A second popular view, focused on population issues, can be considered the indirect effect of rural conditions on urban areas. As stated before, urban poverty is often seen as an outflow of rural poverty. This view holds that a high level of rural poverty perpetuates poverty throughout the nation by leading to overcrowding through increased fertility rates and migration to already crowded cities. This may be largely attributable to the fact that those in poverty are generally very vulnerable to fluctuations in climate, health and market conditions. Possessing few resources with which to cope with such shocks, they are often forced to be relatively short-sighted in their decision making. For example, with few resources outside of human labor, many poor families may have incentive to have more children, who can provide current as well as future income.[11] This strategy can be seen as both a short-term solution and a long-term contributor to the problem of poverty.

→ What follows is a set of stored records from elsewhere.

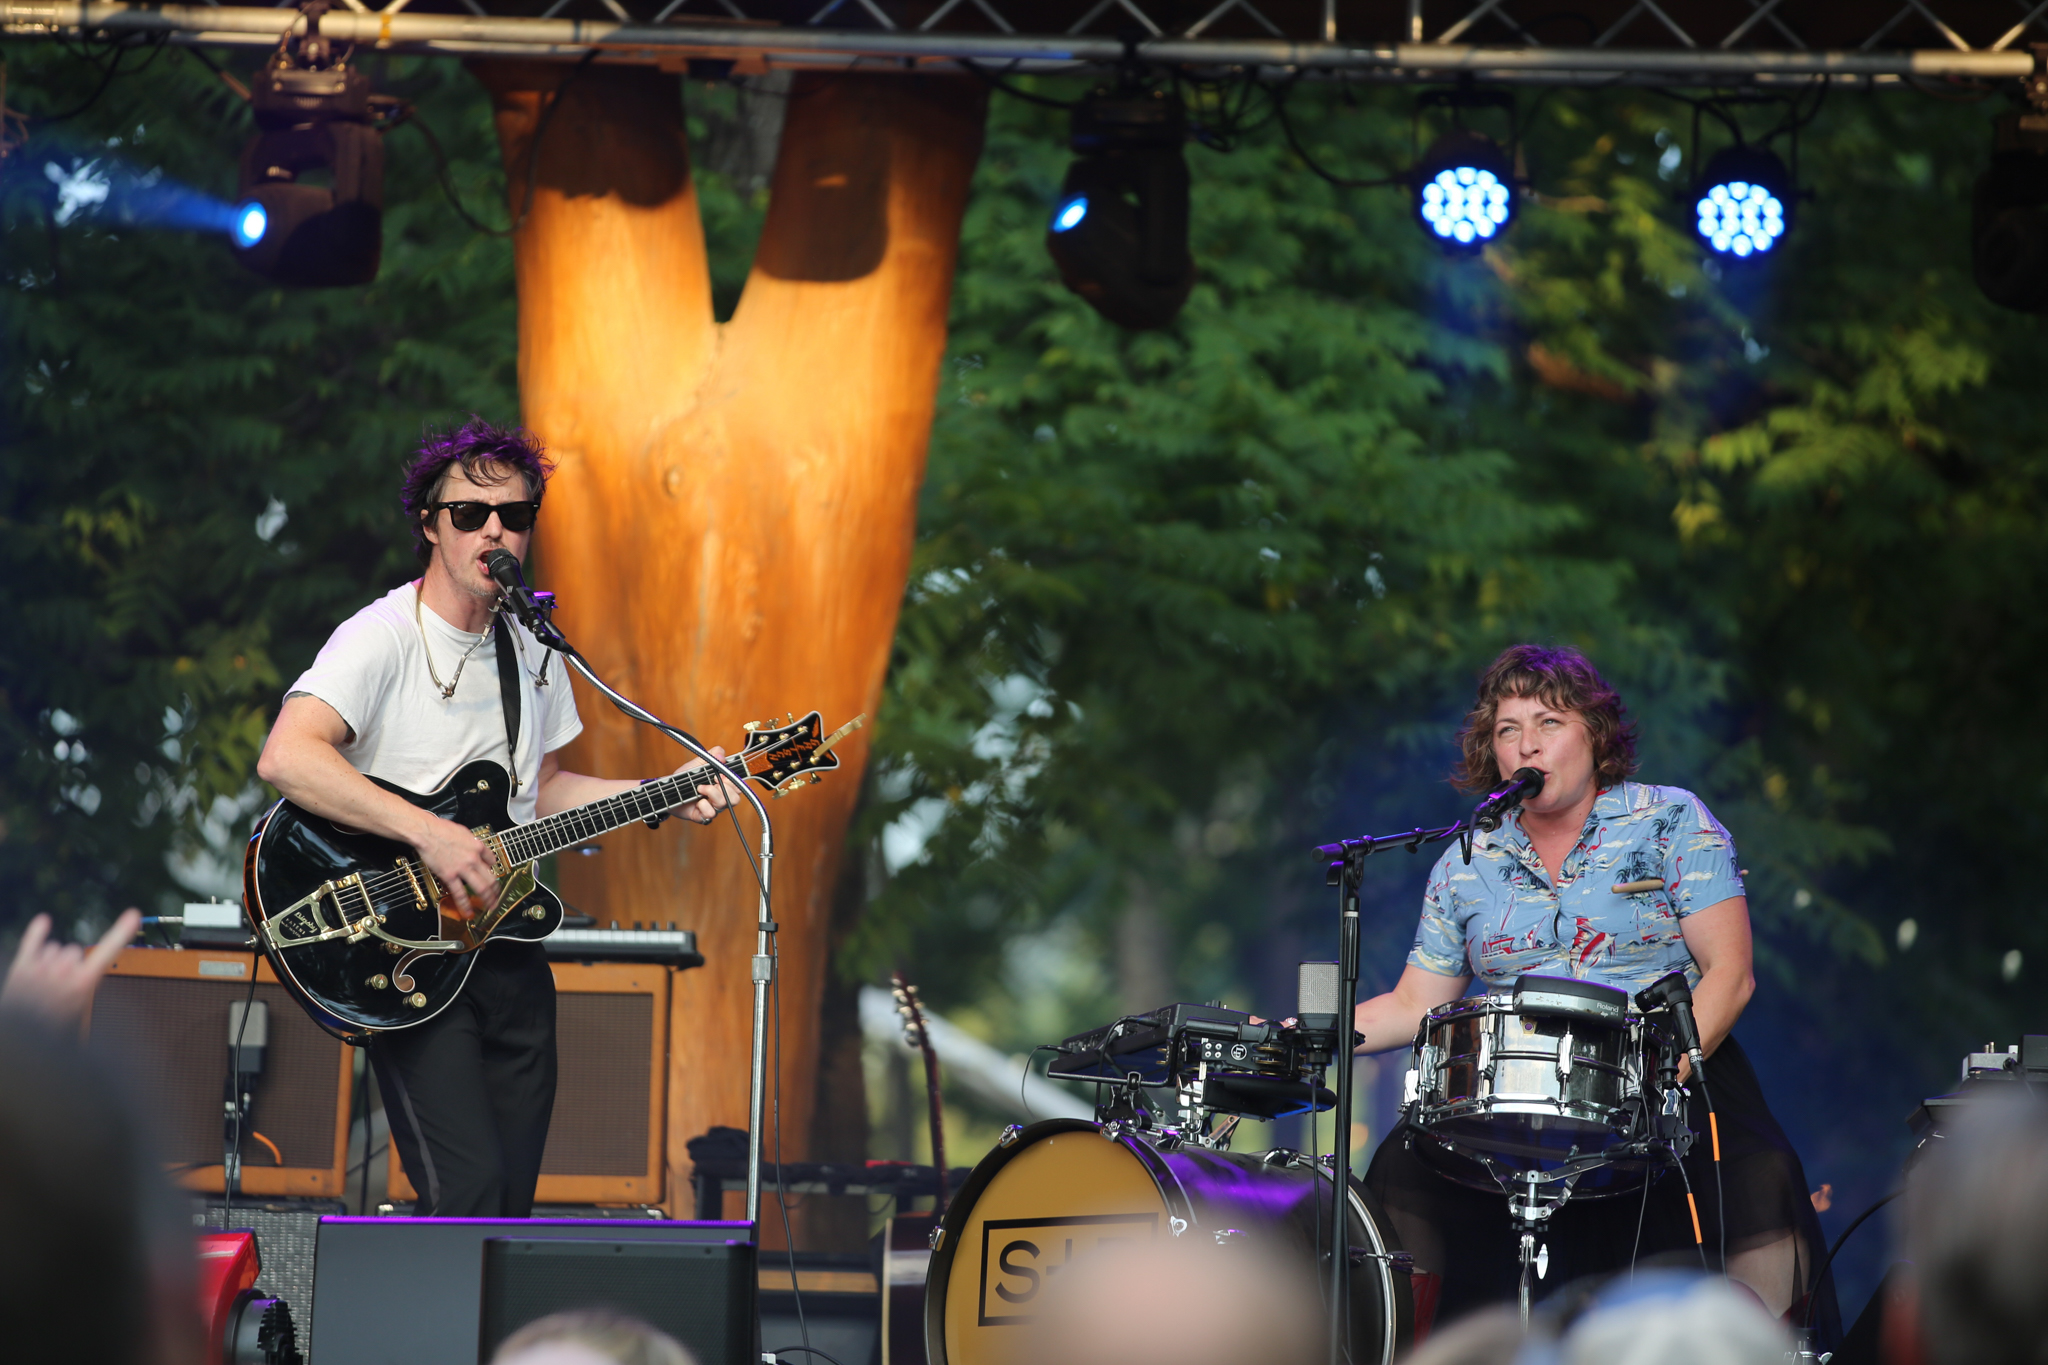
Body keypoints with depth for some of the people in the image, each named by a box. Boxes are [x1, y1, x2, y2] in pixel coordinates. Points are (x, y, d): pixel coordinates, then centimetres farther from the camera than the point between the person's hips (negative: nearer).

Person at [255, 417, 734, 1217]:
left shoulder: (533, 649, 13)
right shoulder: (382, 640, -12)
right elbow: (284, 758, -27)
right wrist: (430, 834, -29)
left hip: (509, 955, 7)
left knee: (512, 1204, 5)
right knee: (469, 1195, -20)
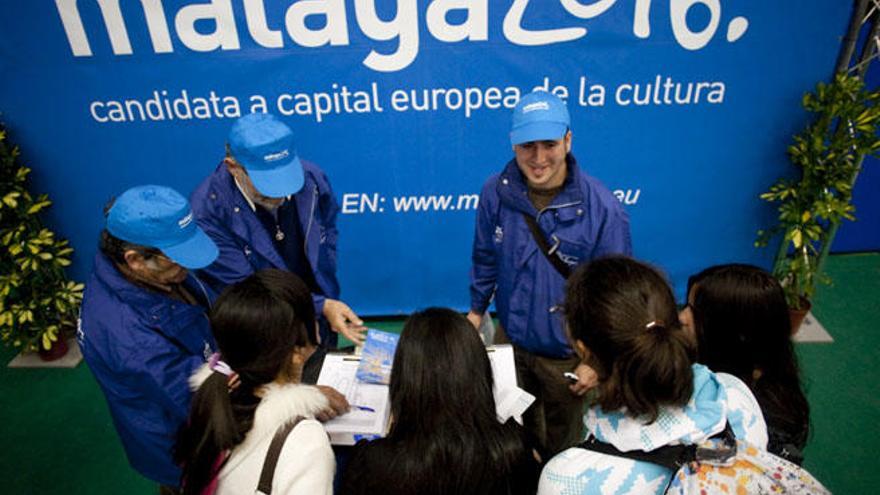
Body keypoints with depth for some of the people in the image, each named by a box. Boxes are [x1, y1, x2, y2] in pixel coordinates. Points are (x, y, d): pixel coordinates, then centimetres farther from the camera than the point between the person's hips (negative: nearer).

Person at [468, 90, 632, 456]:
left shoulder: (602, 208, -23)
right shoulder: (495, 192, -15)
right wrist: (476, 310, 11)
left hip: (567, 354, -2)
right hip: (510, 342, 3)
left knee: (562, 441, 24)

Migration is another such strategy employed by families living in poverty in rural areas.[12] In the study, The Migration of Labor (Stark, 1991), portfolio investment theory is extended to migration. Under this theory, the migration decision is a group (family) one, made for the reason of diversifying labor over different markets in order to reduce risk. The strategy is one of remittance, family resource pooling, and consumption smoothing. However, while this strategy may help families avoid risk, it may also lead to a worsening of poverty in urban areas. Regardless of motivation, what seems clear is that rural conditions can have an indirect effect on urban conditions through the process of migration and the expansion of the urban labor supply. Literature on migration is discussed in the following chapter. Chapter IV presents some of the causes and consequences of migration.

While not explicitly modeled, the importance of migration is suggested in a number of studies on poverty. In what has become a very influential paper, Ahulwalia (1978) finds evidence of a strong inverse relationship between rural poverty and agricultural performance at an all-India level. He does not, however, find a consistent effect at the state level. Among his explanations is the importance of migration as a strategy of the rural poor in coping with difficulties associated with poor agricultural performance. This argument is similar to the one made by Khan (Chapter II, p. 8) in that they both view rural-urban migration as a response to worsening conditions in rural areas. That is, migration is primarily a “push” phenomenon. Most of the literature focused specifically on migration, however, views it in terms of urban “pull”.

Before moving on to further discussion of the topic of migration, it may be helpful to redraw the picture of cross-sectoral effects presented in Figure 1.1. Again, arrows in these figures should not be read as “causes” but rather “influences”. Figure 2.3 can be considered a revision of Figure 1.1 based on some of the preceding discussion. Figure 2.1 illustrates the ways the urban sector can impact rural poverty (Arrow D from Figure 1.1) while Figure 2.2 revises the picture of Arrow E, the impact of rural conditions on urban poverty. In Figure 2.2, it may be helpful to think of “Rural Growth” more in terms of lack of rural growth. That is, the worse economic conditions in rural areas are, the more migration to urban areas we would expect to see. This relationship is discussed more thoroughly in the following chapters.